20 jun. 2017

Athy - Cuacos, un irlandés en Extremadura

¡Aidan, son más de las 8, levanta, por favor!
Es la voz de mi padre que cada vez que tengo que salir de viaje se pone muy nervioso.
"Con levantarnos a las 8.30 para poder salir a las 9 de casa, llegamos al aeropuerto con tiempo", le comenté anoche en la cena, calculando que tenemos alrededor de una hora desde Athy hasta Dublín.

En el camino hasta el aeropuerto los consejos y recomendaciones saturan mi cerebro.
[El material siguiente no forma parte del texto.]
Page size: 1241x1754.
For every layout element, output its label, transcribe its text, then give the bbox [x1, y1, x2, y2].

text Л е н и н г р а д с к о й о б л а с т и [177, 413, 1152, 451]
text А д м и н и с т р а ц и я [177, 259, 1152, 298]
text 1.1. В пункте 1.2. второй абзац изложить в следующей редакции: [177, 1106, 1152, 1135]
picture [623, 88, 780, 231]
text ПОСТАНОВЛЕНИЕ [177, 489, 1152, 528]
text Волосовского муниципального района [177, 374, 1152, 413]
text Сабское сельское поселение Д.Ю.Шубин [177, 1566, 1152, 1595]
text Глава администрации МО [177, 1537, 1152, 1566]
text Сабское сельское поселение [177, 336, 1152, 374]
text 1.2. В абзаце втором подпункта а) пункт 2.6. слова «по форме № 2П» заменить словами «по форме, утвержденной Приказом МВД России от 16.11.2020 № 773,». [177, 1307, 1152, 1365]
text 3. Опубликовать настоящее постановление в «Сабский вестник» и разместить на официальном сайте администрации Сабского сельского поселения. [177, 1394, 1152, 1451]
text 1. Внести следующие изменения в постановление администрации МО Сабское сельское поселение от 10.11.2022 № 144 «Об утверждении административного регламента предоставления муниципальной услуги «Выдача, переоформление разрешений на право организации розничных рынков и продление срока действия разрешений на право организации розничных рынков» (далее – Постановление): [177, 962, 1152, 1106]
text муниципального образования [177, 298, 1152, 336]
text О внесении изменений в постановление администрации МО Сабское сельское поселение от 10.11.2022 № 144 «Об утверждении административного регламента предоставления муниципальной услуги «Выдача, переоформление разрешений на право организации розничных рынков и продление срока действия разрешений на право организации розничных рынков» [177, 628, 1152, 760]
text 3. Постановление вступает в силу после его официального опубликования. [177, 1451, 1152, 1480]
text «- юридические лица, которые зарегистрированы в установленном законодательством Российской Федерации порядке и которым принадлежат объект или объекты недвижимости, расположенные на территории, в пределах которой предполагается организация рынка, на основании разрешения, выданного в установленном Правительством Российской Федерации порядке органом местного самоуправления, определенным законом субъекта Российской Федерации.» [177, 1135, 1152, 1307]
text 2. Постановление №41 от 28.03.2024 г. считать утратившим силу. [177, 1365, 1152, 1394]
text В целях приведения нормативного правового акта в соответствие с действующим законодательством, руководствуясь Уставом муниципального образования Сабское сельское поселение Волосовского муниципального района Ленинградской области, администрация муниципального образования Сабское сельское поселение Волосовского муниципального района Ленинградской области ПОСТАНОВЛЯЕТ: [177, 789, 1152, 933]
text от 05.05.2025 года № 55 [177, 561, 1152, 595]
Tengo 20 años cumplidos, no lo parece.
Mi padre me deja en la terminal del aeropuerto a las 10 pasadas; el avión sale a las 11:15: voy bien de tiempo. Nos despedimos en la zona de subida y bajada de viajeros; me quedo de pie y le veo partir hacia su trabajo.
Me dirijo a la terminal y descubro a Erin en la cola. Me hace señas con la mano y me acerco a su lado. He ganado 7 puestos de espera. Erin y yo somos amigos desde la infancia.
Embarcamos con puntualidad. Hoy nos damos el lujo de viajar con Iberia. Un poco más de 2 horas y media y aterrizamos en Madrid.
En la terminal de Madrid un profesor de la Universidad nos espera en coche; otras dos horas y media para llegar a nuestro destino: Cuacos de Yuste.
El viaje ha sido ameno. Ricardo, catedrático de historia antigua, nos ha ido relatando el programa del curso de medicina de verano y comentando algunas singularidades de los lugares por donde pasamos. Nos anuncia que mañana a primera hora haremos una ruta de senderismo interpretado por la montaña. Hay que descansar bien.
En la visita al claustro del monasterio de Yuste
Las ocho de la mañana. Ricardo está al pie del autobús comprobando que estamos todos. Me siento junto a Erin y nos ponemos a ver las fotos de ayer por la tarde visitando el monasterio de Yuste. Nos ha sorprendido el frondoso entorno de bosque de robles alrededor del convento. Los claustros nos parecen parte esencial del escenario del retiro de Carlos V. Nos quedamos meditando intentando escenificar el día a día de aquella lejana época.

Se detiene al autobús. Son las ocho y media.
Acabamos de pasar un cauce de un rio y en la explanada hay un todo terreno de color rosa que destaca del entorno. Al pie un señor con sombrero y camiseta morada, nos mira. Debe ser el guía.

Senderismo sierra de Tormantos
"Good morning everyone and welcome to the Extremadura region", nos saluda una vez que estamos agrupados entorno a su coche de empresa. Nos explica el en torno donde estamos y la diferencia entre ríos, gargantas, torrentes y arroyos. Nos remarca que es una característica singular de la geología de la zona el cauce de las gargantas.
Después de unas breves instrucciones que debemos seguir en nuestra marcha, comenzamos el paseo por la rivera izquierda de la garanta en contra del sentido de la corriente.
Según avanzamos nos vamos separando de la garganta y el sendero se va haciendo más angosto estando rodeados de arbustos y robles. Hago una foto de Erin despaldas, con una red de troncos y ramas en primer plano, que me da semejanza a una estructura neuronal. Mientras miro la espalda de Erin recuerdo cuando decidimos estudiar medicina en un paseo en barca por el lago Ennell.
"Attention those of the end, who have been delayed..." me trae a la realidad la voz de Carlos, guía de grupos en Conyegar.
Hemos llegado a un recodo en el sendero donde cae con vistosidad una torrentera. Hay un pequeño espacio donde la veintena larga de estudiantes nos acoplamos para tomar un bocadillo y escuchar una historia de esta región sobre los maquis. La historia me hace conectar, de alguna manera, con la experiencia de los movimientos de resistencia de mi País.

"Gentlemen and ladies in brief moments we will land at Dublin airport the temperature is ... ¡Aidan despierta son más de las ocho!" Esta vez es Erin dándome un codazo.
Miro por la ventanilla, está lloviendo. Las gotas de agua del cristal me retrotraen a las torrenteras y gargantas de Extremadura.